What is the biggest roadblock for India's development? Well, according to important state and business personalities land acquisition is a big hindrance. The colonial Land Acquisition Law of 1884 (amended in the 1900s) can no longer do its job because of widespread resistance. Thus a new bill was drafted in the parliament in 2011, almost 120 years after the original bill. In May 2012, the parliamentary standing committee report (PSCR) on Land Acquisition, Rehabilitation and Resettlement Bill (LARR) was made public.
But, this roadblock is still far from being cleared. According to various media reports there is still significant opposition within the Cabinet especially from the ministers for commerce, urban development, highway and surface transport, and civil aviation. There are a number of reasons for this dissent. As much as 50 m acres (around 6% of the total land in the country) of privately-owned land and common property resources (like forests) have been acquired or converted to non-agricultural use after independence. As many as 50 m people have been displaced or adversely affected because of it. However, since these numbers have not been carefully tracked, it could be a whole lot more. Most landowners were paid very little, and many were never paid. People who were dependant on the land lost their jobs and their livelihood. The groups most disproportionately affected were Adivasis and to some extent the Dalits. This system prevailed for a long time as the winners were more politically powerful than the marginalized losers.

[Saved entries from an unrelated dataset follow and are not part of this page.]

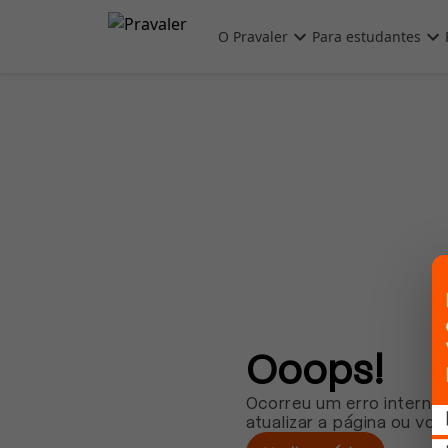
Pular para o conteúdo principal
O Pravaler
Para estudantes
Ooops!
Ocorreu um erro interno.
atualizar a página ou vol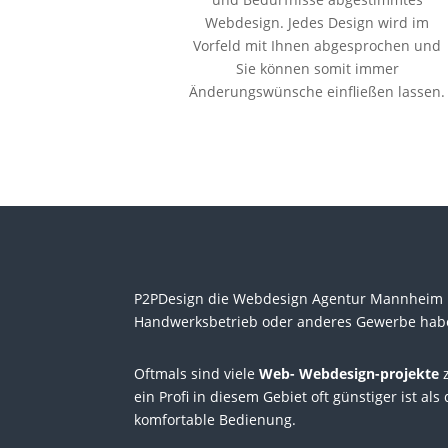
Webdesign. Jedes Design wird im
Vorfeld mit Ihnen abgesprochen und
Sie können somit immer
Änderungswünsche einfließen lassen.
P2PDesign die Webdesign Agentur Mannheim bi
Handwerksbetrieb oder anderes Gewerbe haben,
O
ftmals sind viele
Web- Webdesign-projekte
z
ein Profi in diesem Gebiet oft günstiger ist a
komfortable Bedienung.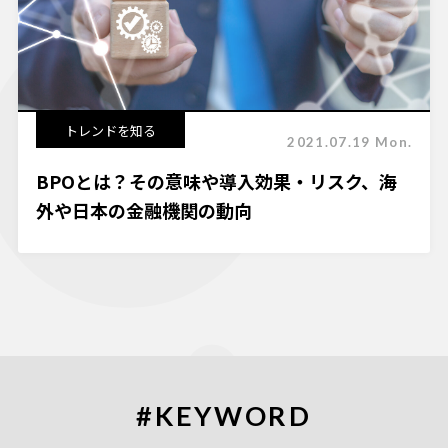
トレンドを知る
2021.07.19 Mon.
BPOとは？その意味や導入効果・リスク、海
外や日本の金融機関の動向
#KEYWORD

The primary goal of the new bill was that the past injustices would not be repeated in the future. The new bill calls that two-thirds of landowners will have to agree before land can be acquired for private sector projects as well as joint private-public partnerships. The most troubling aspect of the LARR is its position on compensation. The solution chosen is overpayment. The bill appears to suggest that if all rural "market prices" are quadrupled and urban prices doubled, the landowners' reservation price (price below which they will not be willingly sell) will be reached. This is based on the fact that India only has two distinct markets. However, this is not the case - India has a large variety of land markets. Plus, on account of scarcity, land prices have multiplied over the past few years. Thus, the acquirer will be paying a premium on this account, and not because the land is more productive. Widespread poverty kept prices low for decades. But, with increased money supply, rising incomes and increased scarcity, people are willing to pay more. However, the arbitrary price factor that the LARR has prescribed has serious implications for many aspects of India's future development, especially for industrialisation and urbanisation. Big projects may not take off and project costs will reach unviable levels. Any central law on land should aim towards justice. Compensation for an acquisition we believe cannot be uniform and arbitrarily decided.